練習問題:
A: 披露宴のサプライズ演出についての文章を読んで、次の問いに答えてください。
(i) 昔、新婦のお色直しでは、新婦は誰と共に進むのが一般的でしたか？
(ii) 披露宴会場の中でおこなわれた新婦のヘアチェンジを担当したのは誰ですか？
(iii) 新婦はどこのスタッフでしたか？
B: 披露宴のサプライズ演出についての文章のうち、「披露宴に一つくらいは、」から「珍しくなくなってしまいました。」までを、「ご媒酌人」を「仲人」に置き換えて書き直してください。
C: 披露宴のサプライズ演出についての文章を、最後の文の後から書き継いでください。

本文抜粋:
________
披露宴に一つくらいは、
サプライズ演出を取り入れたい、
そうお考えの新郎新婦も、
大勢いらっしゃることと思います。
昔、新婦のお色直しは、
ご媒酌人の奥様と共に、
お進みになるのが一般的でした。
ですから、
当時お母様とお進みになるのは珍しく、
それこそ、サプライズだったのです。
しかし、
今はご媒酌人無しの披露宴がほとんどで、
お母様とのお色直し退席も、
珍しくなくなってしまいました。
むしろ、
そういうものだと、
当たり前のように思っている人の方が、
多いかも知れません。
このように、
時代の移り変わりとともに、
サプライズ感が薄くなってしまったものも、
少なくありません。
ですから、
サプライズ演出を取り入れるといっても、
みんながアッ!と驚くようなことが、
なかなか見つけにくいことでしょう。
そんな中、
きっと誰も見たことがないような、
サプライズをおこなった人がいます。
一体、
どんな演出だったのでしょうか?
それは、
新婦のヘアチェンジでした。
それも、
披露宴会場の中でおこなわれました。
担当したのは…
新郎だったのです。
この新郎は、
有名なコンテストでも受賞経験のある、
素晴らしい実績をお持ちの方でした。
新婦は、
新郎が経営するヘアサロンの、
スタッフでした。
披露宴は出席者に楽しんでいただきたい、
それが、
新郎新婦、唯一の願いでした。
それを前提に、
新郎新婦から、
お客様へのサプライズを計画したのです。
最初は、
出席者の髪をカットしてあげることを、
検討していました。
しかし、
カットモデルに指名された方も、
喜ぶとは限らない。
また、
お食事をしている席でもあるし、
「切る」という行為も、
結婚式にはふさわしくないだろう。
そんな配慮から、
ボツになりました。
そして、
浮上したのが、
ヘアチェンジだったのです。
実は、
最初の髪をセットしたのも新郎でした。
最初の髪型と、
ヘアチェンジ後が、
なるべく大きく変化した方が、
より楽しんでいただけるのではと、
両方担当することに決めたのだそうです。
________
元資料:
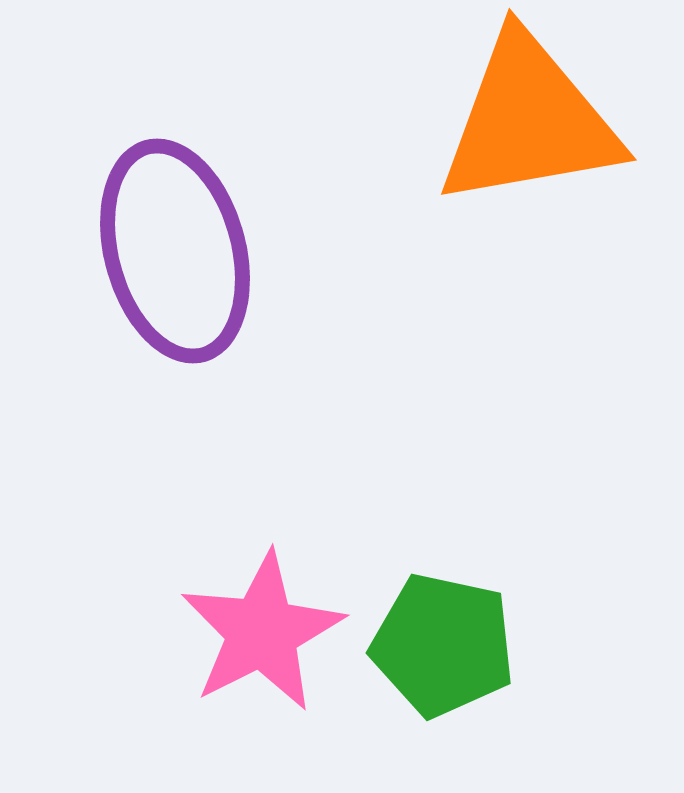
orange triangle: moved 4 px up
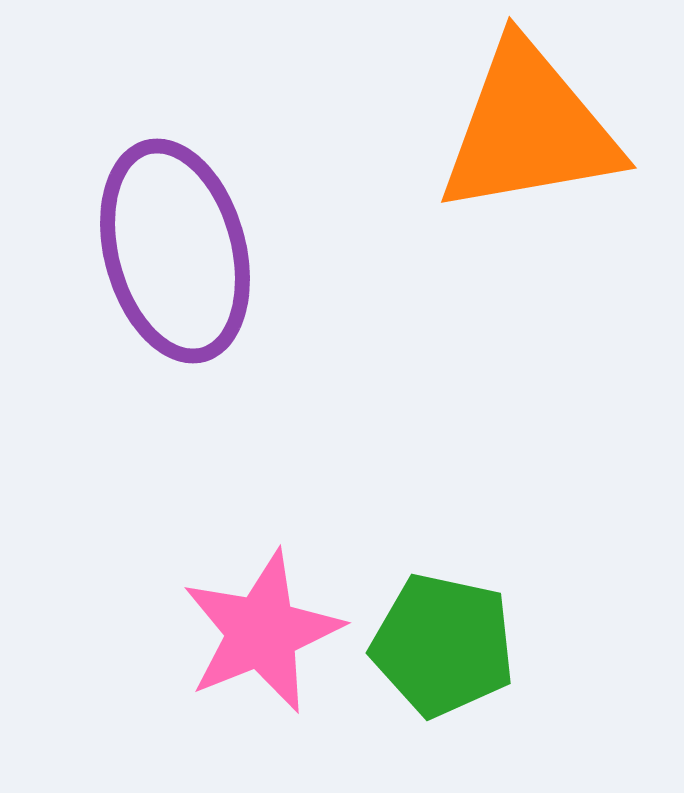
orange triangle: moved 8 px down
pink star: rotated 5 degrees clockwise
________
解答:
A:
(i) ご媒酌人の奥様
(ii) 新郎
(iii) 新郎が経営するヘアサロン

B:
披露宴に一つくらいは、
サプライズ演出を取り入れたい、
そうお考えの新郎新婦も、
大勢いらっしゃることと思います。
昔、新婦のお色直しは、
仲人の奥様と共に、
お進みになるのが一般的でした。
ですから、
当時お母様とお進みになるのは珍しく、
それこそ、サプライズだったのです。
しかし、
今は仲人無しの披露宴がほとんどで、
お母様とのお色直し退席も、
珍しくなくなってしまいました。

C:
仕事の後、
新郎のヘアサロンで、
毎晩のように試行錯誤を重ねました。
飽きない程度の時間、
デザインのオリジナル性、
楽しさや華やかさ…
しっかりと準備をした上で、
当日を迎えました。
♡
高砂席の隣に、
ミニステージが設置されました。
出席者がお席でも楽しめるようにと、
ビデオでの同時上映もおこないました。
男性は、
女性の髪をセットしているところなど、
あまり目にする機会がありません。
女性も、
一流の美容師によるセットには、
興味があります。
全員が、
食事をするのも忘れ、
新郎新婦に注目していました。
小さい子どもたちは、
自然と舞台の前に集まってきて、
その一部始終を、
静かにじっと見つめていました。
清楚な雰囲気から、
華やかで奇抜なデザインに…
「美容師とモデル」が、
「新郎と新婦」という、
最高のペアでおこなわれたパフォーマンス。
しばらく拍手が鳴り止まなかったのは、
いうまでもありません。
♡
小さな子どもから、ご年配の方まで、
全員に楽しんでもらいたい、
そんな想いで企画したサプライズ。
ご出席の皆様にとっても、
新郎新婦にとっても、
いつまでも忘れられない、
素敵なワンシーンになったことでしょう。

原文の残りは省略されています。